No, it wasn't a typographical error. If you split the word in half and add an article in the middle you get "break the fast" , and if the invitation comes from a Muslim friend, then all is clear, isn't it?
It may be clear but I refused the invitation anyway, made to me during Ramadan three years ago. My friend said that if I fasted for a day she would invite me to break the fast at her house.
I told her I couldn't possibly do that. Ask anybody who knows me; always hungry and, if away from home, always concerned about when, where and what we are going to eat. How could I go for seventeen hours–from dawn to sunset–without food or water? Why would I do this to myself? It made no sense.
I knew, because my friends told me, that their friends or colleagues sometimes fasted with them. I admired their solidarity; but it wasn't for me.
Then somebody closer to me decided to fast for a day with his Muslim work colleagues and something stirred inside me. If he could engage in this act of solidarity, why couldn't I?
So, three years later, I asked my Muslim friend if the invitation was still open.

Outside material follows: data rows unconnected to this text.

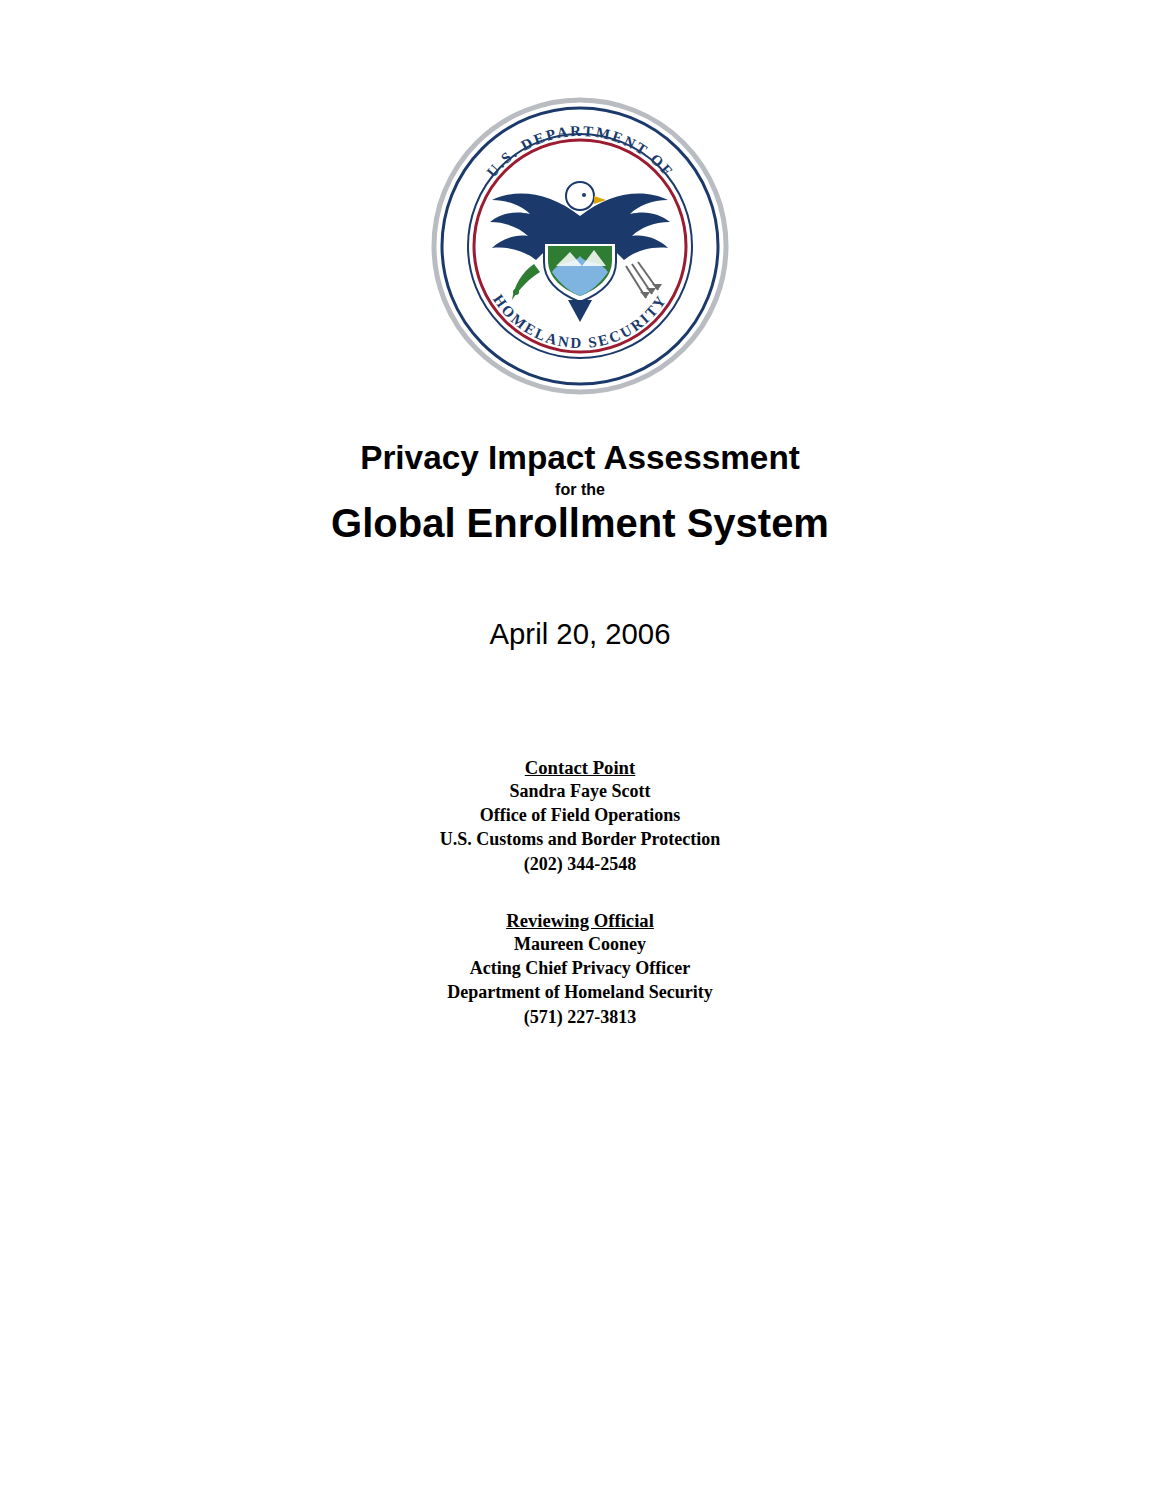U.S. Department of Homeland Security seal U.S. DEPARTMENT OF HOMELAND SECURITY
Privacy Impact Assessment
for the
Global Enrollment System
April 20, 2006
Contact Point
Sandra Faye Scott
Office of Field Operations
U.S. Customs and Border Protection
(202) 344-2548
Reviewing Official
Maureen Cooney
Acting Chief Privacy Officer
Department of Homeland Security
(571) 227-3813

We agreed it could be on a Saturday because I couldn't possibly imagine working all day without food or water.
I put the alarm clock on for 3.15 am, got up and fried two eggs, which I ate with bread, followed by fruit and water. Then at 4.00 am I went back to bed. I woke up around 9.00 am.
It was such a hot day! I was already thirsty! How on earth was I going to get through the next twelve hours without any water? "And you're missing a great opportunity to go to the beach" , whispered my monkey mind.
Saturday mornings I sing in the local choir. I might not have been working but I still intended to go to the rehearsal. So, off I went as usual. I wasn't hungry yet and I was surprised how I managed to forget my thirst. It also felt good to harbour this little secret inside me while I sang!
My Muslim friends had told me that one reason to fast is to become aware of what it is like for people who don't have food. It was an exercise of inner discipline; you could eat and drink but you chose not to.
In earlier years I had eaten in front of my fasting friends. Sorry, but you have to understand that I have to eat! They calmly nodded their heads and told me to go ahead. This year I had arranged things so that my family would not eat in front of me. They could eat calmly on their own while I kept myself away from temptation.
By 14.30 pm I was starting to feel those hunger pangs and I had a headache. Only seven and a half hours to go, I told myself. I curled up in bed and slept for about an hour and a half. Then when I woke up, I spoke with a close friend over the phone and that made me forget my cravings and headache for a while. After this, I sat and watched Lord of the Rings–a favourite family film–with my son, to pass the time.
And as the countdown began, I realised that I could do this after all! Before I knew it, the time had come for breakfast at 9:00 pm.
Water, water was what I craved for most! Our poor host had to keep returning to the kitchen to fill the jug. Then, yes, I broke the fast with my friends, eating small amounts as slowly as I could.
It was only the following day when I woke up and had breakfast at 9.00 am, followed by lunch and dinner, that I fully appreciated my fortune of being able to eat and drink whenever I chose to. And what struck me most that day was that each time I sat down to eat, I wasn't actually feeling very hungry. I can now go for longer periods, if needs be, without eating. I still feel the hunger pangs but don't panic about feeling them anymore.
A friend with whom I had shared my experience was curious to know why I had decided to fast. Apart from wanting to engage in a form of symbolic solidarity to experience firsthand what it felt like, it was also a means of challenging preconceptions about my own limitations.
I discovered that to feel hunger pangs was something that I could not only endure for longer than I thought, but that I could also embrace the experience. It gave me a sense of inner freedom, but also a feeling of humility towards my own body and towards all my Muslim friends who don't just fast for a day, but for a whole month.
Next year I hope to fast for more than a day–maybe even on a work day so that I can understand a bit more what it feels like. This is, after all, the hallmark of anthropological fieldwork: not just to observe but to participate in people's lives.
My research is about migrant and refugee integration policies and practices in Portugal. Of course, not all migrants and refugees are Muslims, but I realised that my initial refusal to accept the invitation to fast limited my perspective: not only as a researcher, but as a person.